Bern80 wrote in part:
But if this bad credit thing limiting opportunities is of real concern to you, might you not want to first ask how one gets bad credit in the first place? Well again I only of two ways, either someone steals your identity and ***** it up, or you **** it up yourself.
You have this fixed idea that bad credit only comes from bad behavior, and that is untrue. Bad events happen to good people and impact their debt load or ability to pay, and they are nonetheless still "good people".
You also overlook Marc's argument about the whirlwind effect. A person has a bad credit rating because he did not pay all his bills when due. Regardless of how that initially happened, he will not be able to pay in future if he cannot get a job because he has bad credit. His failures to pay will just pile up, his credit rating will sink like a stone, and he'll be drummed out of the middle class forever. If you don't happen to think this is un-American, I wonder what version of America you value.
Mine has a high value attached to upward mobility, and the notion that anyone who wants to and works hard enough can pull himself up by his own bootstraps. The employers' use of credit reports to sift applicants is killing this value for us all.
If all of that were actually true, you might have a point. But what percentage of employers actually use credit scores as determining factor in hiring someone. Of those employers which ones using at as the sole means of determining whether they will hire you or not? If the later were the case a job interview ought to consist of no interview at all, just turning in your credit scores?
Let's get real here and really play this out. You apply for a job with a company that wants to look at your credit score. Your credit score happens to be bad. Either it's bad because of something you can control (which is the group the vast majority of people would fall into) or it is because of something out of your control (and as I mentioned in a previous post you better be willing to do some hard introspection in determining whether it was really out of your control). Let's back up and ask why an employer or seller would look at your credit in the first place? Logically because they want an unvarnished view of your reliability and responsibility. Now these people are as presumably bright as you or I am, so I would imagine they also account for the fact that one can have bad credit for reasons out of their control.
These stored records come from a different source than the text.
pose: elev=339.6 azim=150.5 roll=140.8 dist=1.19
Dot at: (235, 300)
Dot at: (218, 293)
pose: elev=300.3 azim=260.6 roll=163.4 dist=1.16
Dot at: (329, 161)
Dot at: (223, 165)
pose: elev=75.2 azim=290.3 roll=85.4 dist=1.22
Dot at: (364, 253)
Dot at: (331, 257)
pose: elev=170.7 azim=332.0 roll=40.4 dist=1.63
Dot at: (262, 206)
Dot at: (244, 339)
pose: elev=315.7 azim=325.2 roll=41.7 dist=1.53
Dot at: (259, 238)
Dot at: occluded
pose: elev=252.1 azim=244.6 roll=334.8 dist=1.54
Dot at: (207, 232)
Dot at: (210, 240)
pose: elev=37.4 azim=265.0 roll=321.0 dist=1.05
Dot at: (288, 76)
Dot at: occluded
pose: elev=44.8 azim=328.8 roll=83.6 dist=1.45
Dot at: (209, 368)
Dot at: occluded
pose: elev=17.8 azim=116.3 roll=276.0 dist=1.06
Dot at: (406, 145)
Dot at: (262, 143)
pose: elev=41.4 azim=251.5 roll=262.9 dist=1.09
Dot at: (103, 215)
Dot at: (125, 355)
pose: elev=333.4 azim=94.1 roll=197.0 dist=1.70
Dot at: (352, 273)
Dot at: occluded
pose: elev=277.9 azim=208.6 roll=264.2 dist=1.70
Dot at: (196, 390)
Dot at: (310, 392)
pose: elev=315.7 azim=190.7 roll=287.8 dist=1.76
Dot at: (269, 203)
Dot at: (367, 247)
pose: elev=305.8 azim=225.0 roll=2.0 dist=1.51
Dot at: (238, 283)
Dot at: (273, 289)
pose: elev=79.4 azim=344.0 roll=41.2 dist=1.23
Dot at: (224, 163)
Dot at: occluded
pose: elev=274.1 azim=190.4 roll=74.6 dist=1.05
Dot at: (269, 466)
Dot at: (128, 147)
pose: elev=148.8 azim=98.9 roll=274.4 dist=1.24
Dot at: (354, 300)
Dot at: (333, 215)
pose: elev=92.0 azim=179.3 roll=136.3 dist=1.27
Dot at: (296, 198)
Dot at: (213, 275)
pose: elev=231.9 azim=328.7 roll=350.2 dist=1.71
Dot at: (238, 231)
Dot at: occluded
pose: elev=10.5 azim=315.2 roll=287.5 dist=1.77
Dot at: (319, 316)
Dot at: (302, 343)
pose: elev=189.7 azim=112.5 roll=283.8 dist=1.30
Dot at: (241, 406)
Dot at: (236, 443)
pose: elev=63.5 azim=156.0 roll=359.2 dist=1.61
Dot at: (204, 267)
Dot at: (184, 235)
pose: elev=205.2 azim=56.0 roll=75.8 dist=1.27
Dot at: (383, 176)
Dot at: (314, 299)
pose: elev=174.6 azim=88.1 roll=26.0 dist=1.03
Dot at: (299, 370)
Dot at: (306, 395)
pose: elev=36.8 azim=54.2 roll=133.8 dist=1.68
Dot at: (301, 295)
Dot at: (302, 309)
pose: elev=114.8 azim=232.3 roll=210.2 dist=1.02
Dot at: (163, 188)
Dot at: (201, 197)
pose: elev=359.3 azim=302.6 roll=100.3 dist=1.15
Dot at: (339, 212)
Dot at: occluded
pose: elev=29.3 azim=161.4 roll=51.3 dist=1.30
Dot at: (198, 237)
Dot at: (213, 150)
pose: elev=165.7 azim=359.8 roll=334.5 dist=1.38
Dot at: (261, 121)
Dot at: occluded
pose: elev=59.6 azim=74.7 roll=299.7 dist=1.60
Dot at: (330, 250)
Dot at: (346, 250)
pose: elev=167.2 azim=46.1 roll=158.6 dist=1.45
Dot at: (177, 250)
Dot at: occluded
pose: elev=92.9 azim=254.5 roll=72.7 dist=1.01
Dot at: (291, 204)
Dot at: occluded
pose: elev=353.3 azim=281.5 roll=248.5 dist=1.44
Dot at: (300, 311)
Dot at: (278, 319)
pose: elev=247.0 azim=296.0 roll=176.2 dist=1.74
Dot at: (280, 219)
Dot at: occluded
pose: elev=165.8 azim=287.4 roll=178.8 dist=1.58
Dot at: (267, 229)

So I think we can reasonably throw out the scenario where you don't get a loan or job because of bad credit that you had zero fault in creating. That leaves not getting said loan or job because of what YOU did to your credit. Now either knowing your credit is a vital piece of information in knowing whether you can do a job or determine the probablity that you will actually pay in which case said seller or employer has every right not to hire or loan to you. Or they looked at it without considering any other factors (i.e. your actual interview) in which case i'm not sure I'd even want to work at a company where the only criteria for getting hired is good credit score.
My point is I think you and MERC are making a mountain out of a mole hill.